Data to process below:

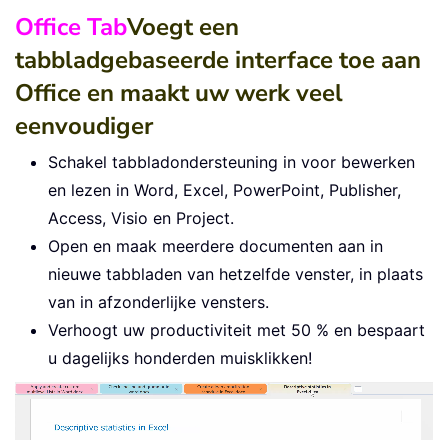
Office Tab
Voegt een
tabbladgebaseerde interface toe aan
Office en maakt uw werk veel
eenvoudiger
Schakel tabbladondersteuning in voor bewerken
en lezen in Word, Excel, PowerPoint, Publisher,
Access, Visio en Project.
Open en maak meerdere documenten aan in
nieuwe tabbladen van hetzelfde venster, in plaats
van in afzonderlijke vensters.
Verhoogt uw productiviteit met 50 % en bespaart
u dagelijks honderden muisklikken!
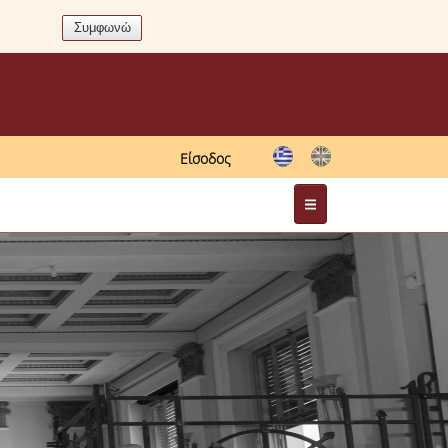
Είσοδος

End of Data to process.

### Job:
Copy out exactly the lines that begin at the line with "eenvoudiger" and end at the final line of the entries above. Leave out the pictures.

### Result for this exercise:
eenvoudiger
Schakel tabbladondersteuning in voor bewerken
en lezen in Word, Excel, PowerPoint, Publisher,
Access, Visio en Project.
Open en maak meerdere documenten aan in
nieuwe tabbladen van hetzelfde venster, in plaats
van in afzonderlijke vensters.
Verhoogt uw productiviteit met 50 % en bespaart
u dagelijks honderden muisklikken!
Είσοδος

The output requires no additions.